Since the PC Center was closed this past Tuesday, I did not have an opportunity to sit on Open Work Time. And so I am taking the opportunity of this “off week” to relate what I learned last term when I sat in and observed a library instruction session called Introduction to Windows.
The classes offered at the PC Center are arranged in an ascending scale of difficulty. New users begin with the classes which teach the most basic elements of computer use and know-how. Students can then take the next class in order to build on and further improve their abilities with computers, the Internet, etc. Introduction to Computers is the first introductory class, followed by Intro. to Windows. In this latter class, students are shown the various utilities of Microsoft Windows.
As I remember, the class moved very slowly and we were in the second hour when the subject was the scroll bar: what it does, how to click on it and how to use it. The class was full and the librarian had to try to watch over everyone and keep them up with the lesson — all the while trying to keep on schedule.
As the librarian has explained to me more recently, students don’t practice what they have learned. So they come back for a new class after weeks, perhaps a month, to learn something else when the old skills have not yet been perfected. In this class it fell to me to play babysitter when one woman sat her granddaughters next to me because the only open seats were in the back of the room while the only available computer was in the front.

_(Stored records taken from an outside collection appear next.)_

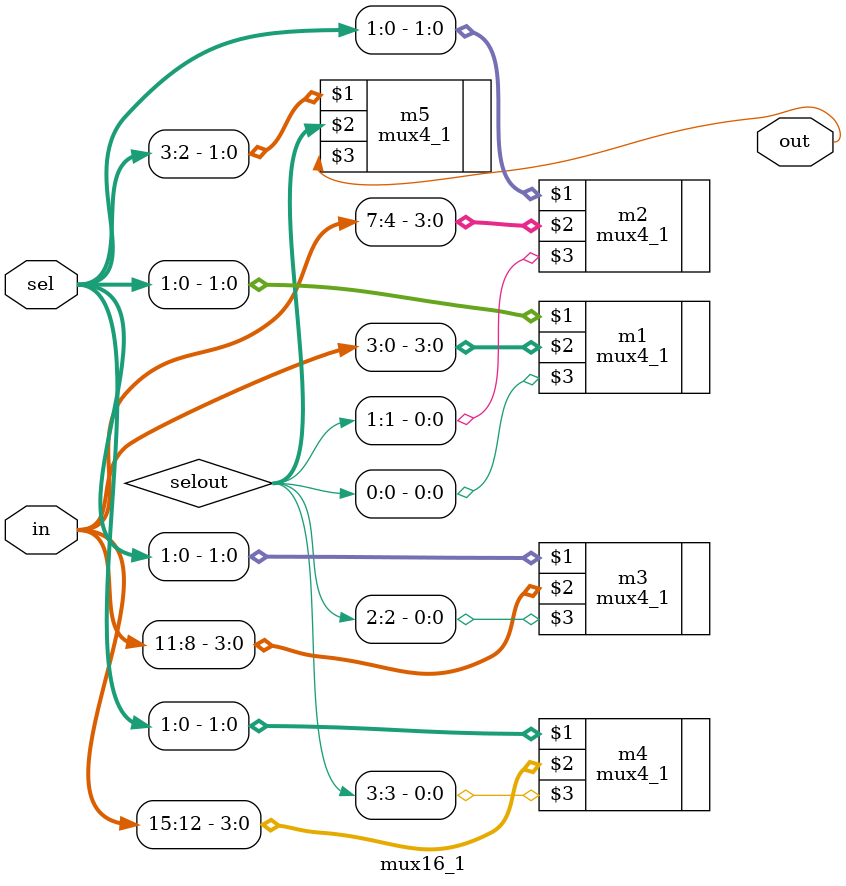
<source format=sv>
`timescale 1 ps / 100 fs

module mux16_1(sel,in,out);
	input logic [3:0]sel;
	input logic [15:0]in;
	output logic out;
	
	logic [3:0]selout; 
	mux4_1 m1(sel[1:0],in[3:0],selout[0]);
	mux4_1 m2(sel[1:0],in[7:4],selout[1]);
	mux4_1 m3(sel[1:0],in[11:8],selout[2]);
	mux4_1 m4(sel[1:0],in[15:12],selout[3]);
	mux4_1 m5(sel[3:2],selout,out);
	
endmodule
	
</source>
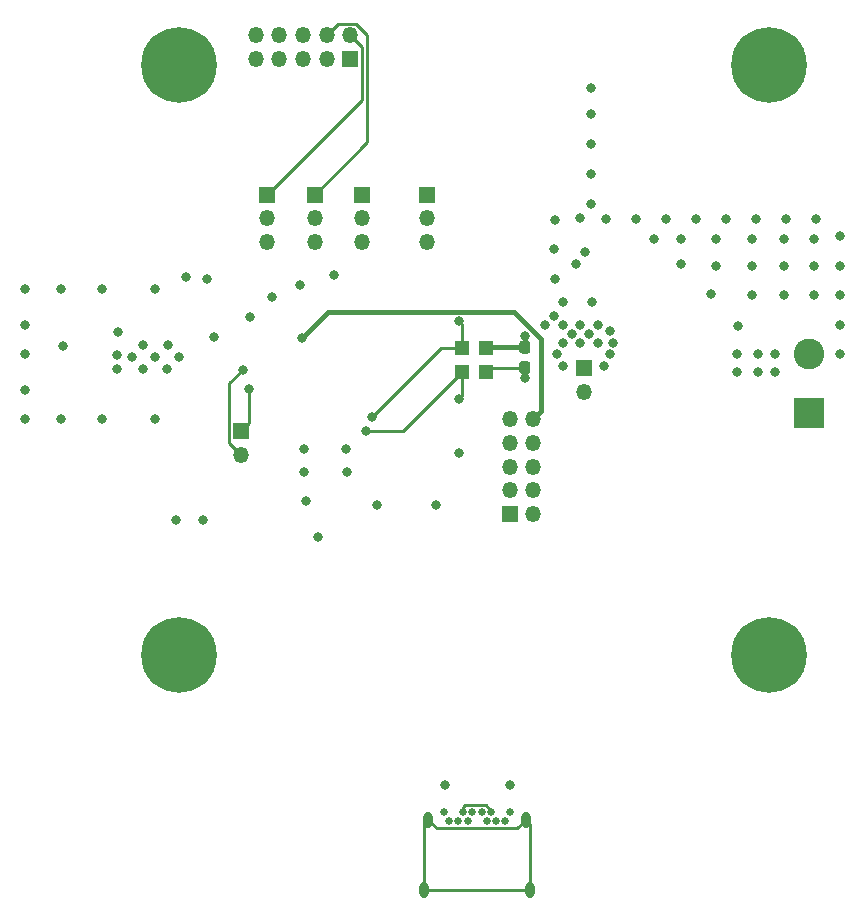
<source format=gbr>
%TF.GenerationSoftware,KiCad,Pcbnew,(5.1.10)-1*%
%TF.CreationDate,2021-07-16T13:03:45+01:00*%
%TF.ProjectId,Abhoinn_IoT_V2,4162686f-696e-46e5-9f49-6f545f56322e,rev?*%
%TF.SameCoordinates,Original*%
%TF.FileFunction,Copper,L4,Bot*%
%TF.FilePolarity,Positive*%
%FSLAX46Y46*%
G04 Gerber Fmt 4.6, Leading zero omitted, Abs format (unit mm)*
G04 Created by KiCad (PCBNEW (5.1.10)-1) date 2021-07-16 13:03:45*
%MOMM*%
%LPD*%
G01*
G04 APERTURE LIST*
%TA.AperFunction,ComponentPad*%
%ADD10C,0.650000*%
%TD*%
%TA.AperFunction,ComponentPad*%
%ADD11O,0.800000X1.400000*%
%TD*%
%TA.AperFunction,ComponentPad*%
%ADD12O,1.350000X1.350000*%
%TD*%
%TA.AperFunction,ComponentPad*%
%ADD13R,1.350000X1.350000*%
%TD*%
%TA.AperFunction,ComponentPad*%
%ADD14C,2.600000*%
%TD*%
%TA.AperFunction,ComponentPad*%
%ADD15R,2.600000X2.600000*%
%TD*%
%TA.AperFunction,SMDPad,CuDef*%
%ADD16R,1.300000X1.300000*%
%TD*%
%TA.AperFunction,ComponentPad*%
%ADD17C,0.800000*%
%TD*%
%TA.AperFunction,ComponentPad*%
%ADD18C,6.400000*%
%TD*%
%TA.AperFunction,ViaPad*%
%ADD19C,0.800000*%
%TD*%
%TA.AperFunction,Conductor*%
%ADD20C,0.250000*%
%TD*%
%TA.AperFunction,Conductor*%
%ADD21C,0.400000*%
%TD*%
%TA.AperFunction,Conductor*%
%ADD22C,0.450000*%
%TD*%
G04 APERTURE END LIST*
D10*
%TO.P,P1,B11*%
%TO.N,N/C*%
X154350000Y-119490000D03*
%TO.P,P1,B10*%
X155150000Y-119490000D03*
%TO.P,P1,B8*%
X155950000Y-119490000D03*
%TO.P,P1,B5*%
%TO.N,+5V*%
X157550000Y-119490000D03*
%TO.P,P1,B3*%
%TO.N,N/C*%
X158350000Y-119490000D03*
%TO.P,P1,B2*%
X159150000Y-119490000D03*
%TO.P,P1,B12*%
%TO.N,GND*%
X153950000Y-118790000D03*
%TO.P,P1,B9*%
%TO.N,Net-(P1-PadA4)*%
X155550000Y-118790000D03*
%TO.P,P1,B7*%
%TO.N,N/C*%
X156350000Y-118790000D03*
%TO.P,P1,B6*%
X157150000Y-118790000D03*
%TO.P,P1,B4*%
%TO.N,Net-(P1-PadA4)*%
X157950000Y-118790000D03*
%TO.P,P1,B1*%
%TO.N,GND*%
X159550000Y-118790000D03*
D11*
%TO.P,P1,S1*%
%TO.N,Net-(P1-PadS1)*%
X152260000Y-125340000D03*
X161240000Y-125340000D03*
X160880000Y-119390000D03*
X152620000Y-119390000D03*
%TD*%
D12*
%TO.P,JP4,3*%
%TO.N,GND*%
X152500000Y-70500000D03*
%TO.P,JP4,2*%
%TO.N,Net-(D4-Pad2)*%
X152500000Y-68500000D03*
D13*
%TO.P,JP4,1*%
%TO.N,+3V3*%
X152500000Y-66500000D03*
%TD*%
D12*
%TO.P,JP3,3*%
%TO.N,GND*%
X147000000Y-70500000D03*
%TO.P,JP3,2*%
%TO.N,DBG_EN*%
X147000000Y-68500000D03*
D13*
%TO.P,JP3,1*%
%TO.N,+3V3*%
X147000000Y-66500000D03*
%TD*%
D12*
%TO.P,JP2,3*%
%TO.N,LED_RX*%
X139000000Y-70500000D03*
%TO.P,JP2,2*%
%TO.N,RX_LED+DBG_DATA*%
X139000000Y-68500000D03*
D13*
%TO.P,JP2,1*%
%TO.N,TS_DBG_DATA*%
X139000000Y-66500000D03*
%TD*%
D12*
%TO.P,JP1,3*%
%TO.N,LED_TX*%
X143000000Y-70500000D03*
%TO.P,JP1,2*%
%TO.N,TX_LED+DBG_CLK*%
X143000000Y-68500000D03*
D13*
%TO.P,JP1,1*%
%TO.N,TS_DBG_CLK*%
X143000000Y-66500000D03*
%TD*%
D14*
%TO.P,J6,2*%
%TO.N,GND*%
X184870000Y-79980000D03*
D15*
%TO.P,J6,1*%
%TO.N,+5V*%
X184870000Y-84980000D03*
%TD*%
D12*
%TO.P,J4,10*%
%TO.N,RESET_N*%
X138000000Y-53000000D03*
%TO.P,J4,9*%
%TO.N,GND*%
X138000000Y-55000000D03*
%TO.P,J4,8*%
%TO.N,Net-(J4-Pad8)*%
X140000000Y-53000000D03*
%TO.P,J4,7*%
%TO.N,Net-(J4-Pad7)*%
X140000000Y-55000000D03*
%TO.P,J4,6*%
%TO.N,Net-(J4-Pad6)*%
X142000000Y-53000000D03*
%TO.P,J4,5*%
%TO.N,GND*%
X142000000Y-55000000D03*
%TO.P,J4,4*%
%TO.N,TS_DBG_CLK*%
X144000000Y-53000000D03*
%TO.P,J4,3*%
%TO.N,GND*%
X144000000Y-55000000D03*
%TO.P,J4,2*%
%TO.N,TS_DBG_DATA*%
X146000000Y-53000000D03*
D13*
%TO.P,J4,1*%
%TO.N,+3V3*%
X146000000Y-55000000D03*
%TD*%
D12*
%TO.P,J3,10*%
%TO.N,NRST*%
X161500000Y-85500000D03*
%TO.P,J3,9*%
%TO.N,GND*%
X159500000Y-85500000D03*
%TO.P,J3,8*%
%TO.N,Net-(J3-Pad8)*%
X161500000Y-87500000D03*
%TO.P,J3,7*%
%TO.N,Net-(J3-Pad7)*%
X159500000Y-87500000D03*
%TO.P,J3,6*%
%TO.N,Net-(J3-Pad6)*%
X161500000Y-89500000D03*
%TO.P,J3,5*%
%TO.N,GND*%
X159500000Y-89500000D03*
%TO.P,J3,4*%
%TO.N,SWCLK*%
X161500000Y-91500000D03*
%TO.P,J3,3*%
%TO.N,GND*%
X159500000Y-91500000D03*
%TO.P,J3,2*%
%TO.N,SWDIO*%
X161500000Y-93500000D03*
D13*
%TO.P,J3,1*%
%TO.N,+3V3*%
X159500000Y-93500000D03*
%TD*%
D12*
%TO.P,J2,2*%
%TO.N,LPUART1_TX*%
X136750000Y-88500000D03*
D13*
%TO.P,J2,1*%
%TO.N,LPUART1_RX*%
X136750000Y-86500000D03*
%TD*%
D12*
%TO.P,J1,2*%
%TO.N,GND*%
X165820000Y-83170000D03*
D13*
%TO.P,J1,1*%
%TO.N,+3V3*%
X165820000Y-81170000D03*
%TD*%
D16*
%TO.P,IC2,4*%
%TO.N,PRESSURE_SDA*%
X155500000Y-79500000D03*
%TO.P,IC2,3*%
%TO.N,PRESSURE_SCL*%
X155500000Y-81500000D03*
%TO.P,IC2,2*%
%TO.N,GND*%
X157500000Y-81500000D03*
%TO.P,IC2,1*%
%TO.N,+3V3*%
X157500000Y-79500000D03*
%TD*%
D17*
%TO.P,H4,1*%
%TO.N,GND*%
X133197056Y-53802944D03*
X131500000Y-53100000D03*
X129802944Y-53802944D03*
X129100000Y-55500000D03*
X129802944Y-57197056D03*
X131500000Y-57900000D03*
X133197056Y-57197056D03*
X133900000Y-55500000D03*
D18*
X131500000Y-55500000D03*
%TD*%
D17*
%TO.P,H3,1*%
%TO.N,GND*%
X133197056Y-103802944D03*
X131500000Y-103100000D03*
X129802944Y-103802944D03*
X129100000Y-105500000D03*
X129802944Y-107197056D03*
X131500000Y-107900000D03*
X133197056Y-107197056D03*
X133900000Y-105500000D03*
D18*
X131500000Y-105500000D03*
%TD*%
D17*
%TO.P,H2,1*%
%TO.N,GND*%
X183197056Y-103802944D03*
X181500000Y-103100000D03*
X179802944Y-103802944D03*
X179100000Y-105500000D03*
X179802944Y-107197056D03*
X181500000Y-107900000D03*
X183197056Y-107197056D03*
X183900000Y-105500000D03*
D18*
X181500000Y-105500000D03*
%TD*%
D17*
%TO.P,H1,1*%
%TO.N,GND*%
X183197056Y-53802944D03*
X181500000Y-53100000D03*
X179802944Y-53802944D03*
X179100000Y-55500000D03*
X179802944Y-57197056D03*
X181500000Y-57900000D03*
X183197056Y-57197056D03*
X183900000Y-55500000D03*
D18*
X181500000Y-55500000D03*
%TD*%
%TO.P,C9,2*%
%TO.N,GND*%
%TA.AperFunction,SMDPad,CuDef*%
G36*
G01*
X160544500Y-80589000D02*
X161019500Y-80589000D01*
G75*
G02*
X161257000Y-80826500I0J-237500D01*
G01*
X161257000Y-81426500D01*
G75*
G02*
X161019500Y-81664000I-237500J0D01*
G01*
X160544500Y-81664000D01*
G75*
G02*
X160307000Y-81426500I0J237500D01*
G01*
X160307000Y-80826500D01*
G75*
G02*
X160544500Y-80589000I237500J0D01*
G01*
G37*
%TD.AperFunction*%
%TO.P,C9,1*%
%TO.N,+3V3*%
%TA.AperFunction,SMDPad,CuDef*%
G36*
G01*
X160544500Y-78864000D02*
X161019500Y-78864000D01*
G75*
G02*
X161257000Y-79101500I0J-237500D01*
G01*
X161257000Y-79701500D01*
G75*
G02*
X161019500Y-79939000I-237500J0D01*
G01*
X160544500Y-79939000D01*
G75*
G02*
X160307000Y-79701500I0J237500D01*
G01*
X160307000Y-79101500D01*
G75*
G02*
X160544500Y-78864000I237500J0D01*
G01*
G37*
%TD.AperFunction*%
%TD*%
D19*
%TO.N,GND*%
X142240000Y-92456000D03*
X142070000Y-90000000D03*
X142102000Y-88000000D03*
X132137500Y-73463500D03*
X163322000Y-73660000D03*
X165100000Y-72390000D03*
X165862000Y-71374000D03*
X144626500Y-73326500D03*
X134500000Y-78500000D03*
X133500000Y-94000000D03*
X131250000Y-94000000D03*
X121718600Y-79308220D03*
X127500000Y-80250000D03*
X129500000Y-80250000D03*
X131500000Y-80250000D03*
X130550000Y-79250000D03*
X128450000Y-79250000D03*
X128500000Y-81250000D03*
X130500000Y-81250000D03*
X126325000Y-78075000D03*
X126300000Y-80050000D03*
X126275000Y-81225000D03*
X129500000Y-74500000D03*
X129500000Y-85500000D03*
X118500000Y-85500000D03*
X118500000Y-74500000D03*
X118500000Y-80000000D03*
X118500000Y-77500000D03*
X118500000Y-83000000D03*
X121500000Y-85500000D03*
X125000000Y-85500000D03*
X125000000Y-74500000D03*
X121500000Y-74500000D03*
X159500000Y-116500000D03*
X154000000Y-116500000D03*
X178750000Y-81500000D03*
X178750000Y-80000000D03*
X180500000Y-81500000D03*
X187500000Y-70000000D03*
X187500000Y-72500000D03*
X187500000Y-75000000D03*
X187500000Y-77500000D03*
X187500000Y-80000000D03*
X185420000Y-68580000D03*
X182880000Y-68580000D03*
X180340000Y-68580000D03*
X177800000Y-68580000D03*
X175260000Y-68580000D03*
X172720000Y-68580000D03*
X170180000Y-68580000D03*
X167640000Y-68580000D03*
X166370000Y-67310000D03*
X166370000Y-64770000D03*
X166370000Y-62230000D03*
X166370000Y-59690000D03*
X173990000Y-72390000D03*
X176530000Y-74930000D03*
X178800000Y-77600000D03*
X163350000Y-68650000D03*
X163300000Y-71125000D03*
X166425000Y-57475000D03*
X139362500Y-75137500D03*
X160782000Y-82042000D03*
X182000000Y-81500000D03*
X180500000Y-80000000D03*
X182000000Y-80000000D03*
X185250000Y-72500000D03*
X185250000Y-75000000D03*
X182750000Y-72500000D03*
X182750000Y-75000000D03*
X180000000Y-72500000D03*
X180000000Y-75000000D03*
X177000000Y-72500000D03*
X185250000Y-70250000D03*
X182750000Y-70250000D03*
X180000000Y-70250000D03*
X177000000Y-70250000D03*
X174000000Y-70250000D03*
X171750000Y-70250000D03*
X165500000Y-68500000D03*
%TO.N,+3V3*%
X141732000Y-74168000D03*
X145680000Y-88000000D03*
X145712000Y-90000000D03*
X143256000Y-95504000D03*
X155194000Y-88392000D03*
X166449500Y-75612500D03*
X164000000Y-75600000D03*
X133862500Y-73637500D03*
X137512500Y-76862500D03*
X167500000Y-81000000D03*
X162500000Y-77500000D03*
X164000000Y-77500000D03*
X165500000Y-77500000D03*
X167000000Y-77500000D03*
X167000000Y-79000000D03*
X165500000Y-79000000D03*
X164000000Y-79000000D03*
X168000000Y-80000000D03*
X164000000Y-81000000D03*
X163500000Y-80000000D03*
X160782000Y-78486000D03*
X168000000Y-78000000D03*
X164750000Y-78250000D03*
X166250000Y-78250000D03*
X168250000Y-79000000D03*
X163250000Y-76750000D03*
%TO.N,LPUART1_TX*%
X136940000Y-81320000D03*
%TO.N,LPUART1_RX*%
X137460000Y-82920000D03*
%TO.N,PRESSURE_SDA*%
X155194000Y-77216000D03*
X147828000Y-85344000D03*
%TO.N,PRESSURE_SCL*%
X155194000Y-83820000D03*
X147320000Y-86530000D03*
%TO.N,NRST*%
X141932660Y-78610460D03*
%TO.N,Net-(U2-Pad5)*%
X153250000Y-92750000D03*
%TO.N,Net-(U2-Pad2)*%
X148250000Y-92750000D03*
%TD*%
D20*
%TO.N,GND*%
X157873500Y-81126500D02*
X157500000Y-81500000D01*
X160782000Y-81126500D02*
X157873500Y-81126500D01*
D21*
X160782000Y-81126500D02*
X160782000Y-82042000D01*
D22*
%TO.N,+3V3*%
X157598500Y-79401500D02*
X157500000Y-79500000D01*
X160782000Y-79401500D02*
X157598500Y-79401500D01*
X160782000Y-79401500D02*
X160782000Y-78486000D01*
X160782000Y-78486000D02*
X160782000Y-78486000D01*
D20*
%TO.N,LPUART1_TX*%
X136940000Y-81320000D02*
X136900000Y-81320000D01*
X135749999Y-87499999D02*
X136750000Y-88500000D01*
X135749999Y-82470001D02*
X135749999Y-87499999D01*
X136900000Y-81320000D02*
X135749999Y-82470001D01*
%TO.N,LPUART1_RX*%
X137460000Y-85790000D02*
X136750000Y-86500000D01*
X137460000Y-82920000D02*
X137460000Y-85790000D01*
%TO.N,PRESSURE_SDA*%
X155500000Y-77522000D02*
X155194000Y-77216000D01*
X155500000Y-79500000D02*
X155500000Y-77522000D01*
X155500000Y-79500000D02*
X153672000Y-79500000D01*
X153672000Y-79500000D02*
X147828000Y-85344000D01*
%TO.N,PRESSURE_SCL*%
X155500000Y-83514000D02*
X155194000Y-83820000D01*
X155500000Y-81500000D02*
X155500000Y-83514000D01*
X150470000Y-86530000D02*
X147320000Y-86530000D01*
X155500000Y-81500000D02*
X150470000Y-86530000D01*
D21*
%TO.N,NRST*%
X144127121Y-76415999D02*
X141932660Y-78610460D01*
X159896001Y-76415999D02*
X144127121Y-76415999D01*
X162174999Y-78694997D02*
X159896001Y-76415999D01*
X162174999Y-84825001D02*
X162174999Y-78694997D01*
X161500000Y-85500000D02*
X162174999Y-84825001D01*
D20*
%TO.N,TS_DBG_CLK*%
X147450010Y-52970008D02*
X147450010Y-62049990D01*
X147450010Y-62049990D02*
X143000000Y-66500000D01*
X146480001Y-51999999D02*
X147450010Y-52970008D01*
X145000001Y-51999999D02*
X146480001Y-51999999D01*
X144000000Y-53000000D02*
X145000001Y-51999999D01*
%TO.N,TS_DBG_DATA*%
X147000001Y-54000001D02*
X146000000Y-53000000D01*
X147000001Y-58499999D02*
X147000001Y-54000001D01*
X139000000Y-66500000D02*
X147000001Y-58499999D01*
%TO.N,Net-(P1-PadA4)*%
X157950000Y-118627998D02*
X157950000Y-118790000D01*
X157462001Y-118139999D02*
X157950000Y-118627998D01*
X155740382Y-118139999D02*
X157462001Y-118139999D01*
X155550000Y-118330381D02*
X155740382Y-118139999D01*
X155550000Y-118790000D02*
X155550000Y-118330381D01*
%TO.N,Net-(P1-PadS1)*%
X160129999Y-120140001D02*
X160880000Y-119390000D01*
X153370001Y-120140001D02*
X160129999Y-120140001D01*
X152620000Y-119390000D02*
X153370001Y-120140001D01*
X152260000Y-125340000D02*
X161240000Y-125340000D01*
X161240000Y-119750000D02*
X160880000Y-119390000D01*
X161240000Y-125340000D02*
X161240000Y-119750000D01*
X152260000Y-119750000D02*
X152620000Y-119390000D01*
X152260000Y-125340000D02*
X152260000Y-119750000D01*
%TD*%
M02*

</source>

As the librarian was very busy with many of the students, I decided to try to help out where I could. One older (60ish?) lady in the back row, whose screen was directly in front of me, was continually having trouble with the mouse. Her trouble struck me the most about this class and the memory was my first thought when I learned I needed to do service learning. She, like a few others in the class, displayed a sense of irreversible disaster with every potential mistake: opening a window accidentally, for instance. — As though something awful had happened or could happen.
A sense of helplessness was prevalent in their practice but nothing was like the trouble this woman was having trying to move the mouse pointer from one side of the screen all the way across to the other side. It was as if the pointer was stranded in the upper right corner of the screen and when the librarian instructed the class to click on the start button at the other corner, the mouse pad was simply not large enough to allow her to move the mouse in a direct line from one corner to its opposite. She kept running off the mouse pad. She would express her frustration then start over, but she couldn’t get the pointer any further than perhaps mid-way to her destination. As the one librarian had to spread out her time among all the students of the group, I decided to try to help out. I showed the lady she could pick up the mouse and set it down on another part of the pad, then she could keep moving the pointer across the screen. This helped the first time, then the next time the same trouble was apparent, I explained it to her again. This helped the second time. After the third time, I began to wonder if my explanation would help for the fourth time.
It seems difficult to imagine people who have not used computers or the Internet, and so have not needed to develop these abilities, to turn around and look for a need for them and therefore a reason to put in the effort to learn them. Perhaps we never remember, or use, what may be valuable if it does not serve some function or interest in the motive(s) of our lives.